At club level England has always produced good sides who can compete at the highest level in Europe, but we can now see the effects of modern possession football filtering down the leagues, and could even end up at amateur youth level where the fixation with winning games could now be replaced by a desire to develop players. Coaches will see the benefits of player development as a career path, rather than the amount of youth cups they won with their over sized, prematurely physically developed, but technically limited players. It’s no longer about the stronger side winning the match, but the side who played the best football progressing as a team.

Sides promoted to the Premiership are now just as likely to play a passing game as they are to batten down the hatches and lump it to an overpriced target man in an attempt to stay in the league.

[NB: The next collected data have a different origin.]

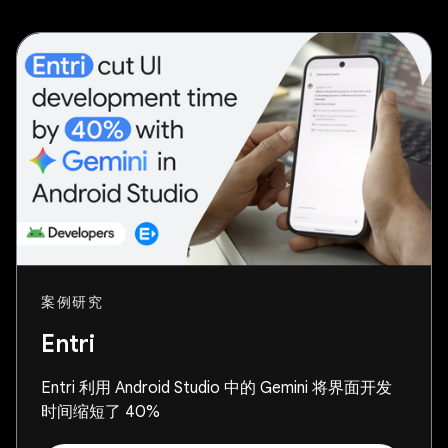
案例研究
Entri
Entri 利用 Android Studio 中的 Gemini 将界面开发
时间缩短了 40%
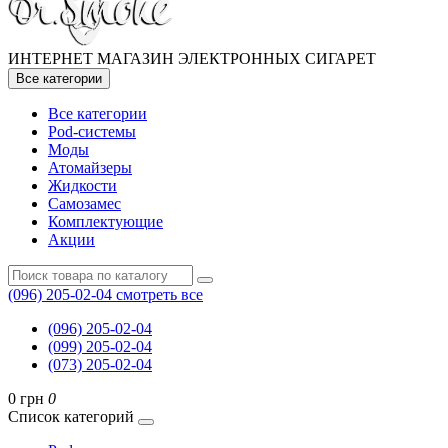
ИНТЕРНЕТ МАГАЗИН ЭЛЕКТРОННЫХ СИГАРЕТ
Все категории
Все категории
Pod-системы
Моды
Атомайзеры
Жидкости
Самозамес
Комплектующие
Акции
(096) 205-02-04
смотреть все
(096) 205-02-04
(099) 205-02-04
(073) 205-02-04
0 грн
0
Список категорий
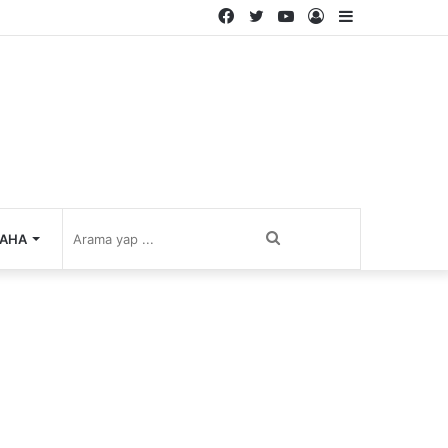
Facebook
Twitter
YouTube
Kayıt
Kenar
Ol
Bölmesi
Arama
AHA
yap
...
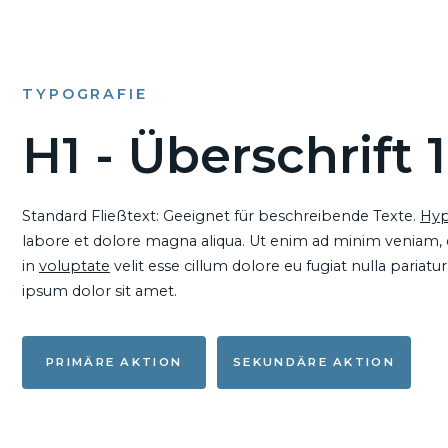
TYPOGRAFIE
H1 - Überschrift 1
Standard Fließtext: Geeignet für beschreibende Texte.
Hyp
labore et dolore magna aliqua. Ut enim ad minim veniam, qu
in
voluptate
velit esse cillum dolore eu fugiat nulla pariat
ipsum dolor sit amet.
PRIMÄRE AKTION
SEKUNDÄRE AKTION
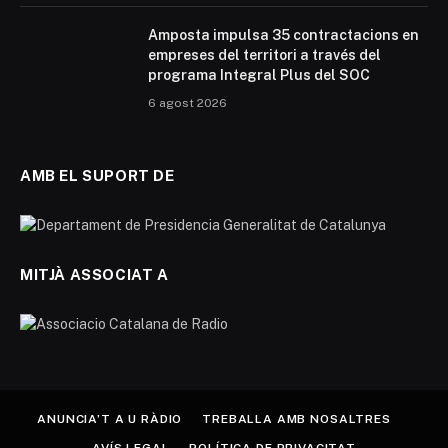
Amposta impulsa 35 contractacions en
empreses del territori a través del
programa Integral Plus del SOC
6 agost 2026
AMB EL SUPORT DE
MITJÀ ASSOCIAT A
ANUNCIA’T A U RÀDIO
TREBALLA AMB NOSALTRES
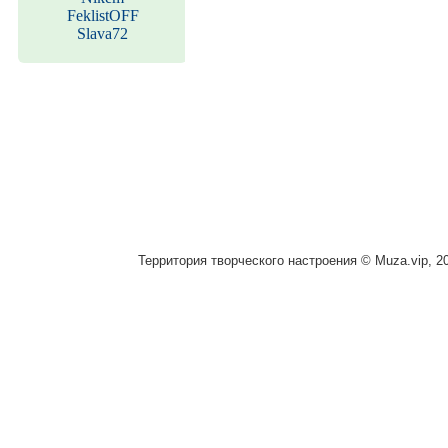
FeklistOFF
Slava72
Территория творческого настроения © Muza.vip, 2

This trend could have been started by Ian Holloway’s Blackpool, but it has been attempted by an increasing number of teams since. The most effective of these was Brendan Rodgers’ Swansea City side who achieved an 11th place finish in their first season in the top flight, just ahead of Paul Lambert’s Norwich City, who were very much the Dortmund to Swansea’s Barcelona. We now see sides within the Championship and below playing a possession based game, with sides like Gus Poyet’s Brighton looking more like a side in the bottom half of La Liga, rather than the top half of the English second tier.

From Sampaoli to Samão

This latest shift in the tactics, style, and philosophies of football is great for fans all around the world, especially as football around the globe is now more accessible than ever thanks to the internet. Coaches like Marcelo Bielsa and Pep Guardiola have set a blueprint for team management and development, with managers such as Jorge Sampaoli and Diego Simeone following suit with adaptations of their own. Brendan Rodgers and Paul Lambert may have seen a slight dip in their fortunes since leaving Swansea and Norwich respectively, but both set up using sound tactical systems which should, in theory, set their clubs up for a more long term, self sufficient way of operating, even if they aren’t there to see the rewards. Dare i say, even Sam Allardyce has bowed slightly to West Ham fans demands for slicker looking football in the West Ham style, but Samão was never as dedicated to his long ball, kick and rush tactics, as some fans and journalists would have you believe anyway.